In South Carolina, although Republican Sen. Lindsay Graham may be a favorite punching bag for his party’s conservative flank, all signs point to the two-term senator avoiding a runoff against a crowded Republican field.
Graham, who faces six other candidates in Tuesday’s primary, got a boost from conservative nonprofit Citizens for Responsible Energy Solutions. The organization, run by a lobbyist at Civitas Public Affairs, supports conservatives in favor of renewable energy and reducing pollution, according to the group’s website.
The veteran Palmetto State senator has kept an aggressive pace on the fundraising scene, attending parties from Kiawah Island, S.C., to Manhattan en route to raising at least $6.4 million. As of May 21, Graham’s campaign had spent $7.1 million. Richard Cash, number two on the fundraising circuit, had raised a paltry $750,000.

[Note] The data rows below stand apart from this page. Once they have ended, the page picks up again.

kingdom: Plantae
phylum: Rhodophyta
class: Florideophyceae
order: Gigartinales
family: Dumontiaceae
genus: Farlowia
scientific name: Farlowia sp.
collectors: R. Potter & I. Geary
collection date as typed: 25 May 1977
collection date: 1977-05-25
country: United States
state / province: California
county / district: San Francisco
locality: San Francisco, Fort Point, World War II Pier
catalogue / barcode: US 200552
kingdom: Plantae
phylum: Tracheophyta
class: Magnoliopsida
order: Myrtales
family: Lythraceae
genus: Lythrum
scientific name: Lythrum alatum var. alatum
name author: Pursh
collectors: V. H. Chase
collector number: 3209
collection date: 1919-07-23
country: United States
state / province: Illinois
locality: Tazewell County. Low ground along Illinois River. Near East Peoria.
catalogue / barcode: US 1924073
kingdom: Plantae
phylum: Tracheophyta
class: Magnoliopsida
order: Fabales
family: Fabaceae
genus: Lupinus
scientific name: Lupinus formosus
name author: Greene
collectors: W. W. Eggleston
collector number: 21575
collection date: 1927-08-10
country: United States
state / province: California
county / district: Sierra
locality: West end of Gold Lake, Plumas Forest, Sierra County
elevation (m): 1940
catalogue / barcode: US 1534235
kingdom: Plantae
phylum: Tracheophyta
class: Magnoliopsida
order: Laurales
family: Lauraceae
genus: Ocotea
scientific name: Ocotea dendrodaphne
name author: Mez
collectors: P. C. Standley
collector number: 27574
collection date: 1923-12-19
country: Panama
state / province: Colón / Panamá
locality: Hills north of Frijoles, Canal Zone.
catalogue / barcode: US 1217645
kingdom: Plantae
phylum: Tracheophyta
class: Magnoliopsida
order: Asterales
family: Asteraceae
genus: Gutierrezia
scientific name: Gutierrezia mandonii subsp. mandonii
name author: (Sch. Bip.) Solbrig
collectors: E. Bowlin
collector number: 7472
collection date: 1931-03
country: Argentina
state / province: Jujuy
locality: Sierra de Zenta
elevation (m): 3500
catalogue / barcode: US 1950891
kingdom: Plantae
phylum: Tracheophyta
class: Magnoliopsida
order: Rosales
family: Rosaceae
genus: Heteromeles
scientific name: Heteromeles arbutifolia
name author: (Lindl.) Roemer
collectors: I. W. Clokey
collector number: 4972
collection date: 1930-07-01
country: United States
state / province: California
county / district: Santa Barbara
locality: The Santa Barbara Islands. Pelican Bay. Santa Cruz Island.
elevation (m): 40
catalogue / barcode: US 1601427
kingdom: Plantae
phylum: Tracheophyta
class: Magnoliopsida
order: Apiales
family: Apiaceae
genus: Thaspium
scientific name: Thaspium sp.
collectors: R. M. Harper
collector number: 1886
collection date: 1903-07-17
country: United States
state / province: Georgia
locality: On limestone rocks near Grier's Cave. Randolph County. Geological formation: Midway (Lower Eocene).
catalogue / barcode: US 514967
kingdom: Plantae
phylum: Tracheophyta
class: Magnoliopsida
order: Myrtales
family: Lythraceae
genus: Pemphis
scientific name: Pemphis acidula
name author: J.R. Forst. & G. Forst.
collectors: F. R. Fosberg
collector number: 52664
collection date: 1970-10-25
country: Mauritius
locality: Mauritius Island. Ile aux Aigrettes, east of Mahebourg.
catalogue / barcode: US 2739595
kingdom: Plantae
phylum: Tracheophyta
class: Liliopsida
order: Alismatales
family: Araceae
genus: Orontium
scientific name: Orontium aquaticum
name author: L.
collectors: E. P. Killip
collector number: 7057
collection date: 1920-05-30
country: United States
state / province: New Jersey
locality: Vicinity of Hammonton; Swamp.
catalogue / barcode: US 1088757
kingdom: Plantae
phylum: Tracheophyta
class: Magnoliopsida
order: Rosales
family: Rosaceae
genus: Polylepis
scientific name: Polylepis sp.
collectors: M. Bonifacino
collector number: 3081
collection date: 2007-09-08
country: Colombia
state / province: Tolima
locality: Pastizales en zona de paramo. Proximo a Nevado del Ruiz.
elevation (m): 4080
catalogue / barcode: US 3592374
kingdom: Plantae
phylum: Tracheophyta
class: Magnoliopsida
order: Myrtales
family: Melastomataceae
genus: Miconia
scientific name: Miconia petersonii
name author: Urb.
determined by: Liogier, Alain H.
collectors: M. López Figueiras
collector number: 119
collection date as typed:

Few Democratic primaries have attracted large outside expenditures. One of the priciest is the liberal-on-liberal battle for Maine’s sprawling 2nd District. The seat, which Rothenberg Political Report considers “Democrat favored,” is open as Democratic Rep. Mike Michaud runs for governor.
The race centers on Troy Jackson, a union-backed state senator and logger, who has been targeted by the League of Conservation Voters for his “anti-environmental voting record” in the state legislature. The LCV, which has spent $131,704 on the race, favors state Sen. Emily Cain, who also has the backing of Women Vote!, the super PAC affiliated with the pro-choice organization Emily’s List. Women Vote! has spent just under $90,000 on ads supporting Cain.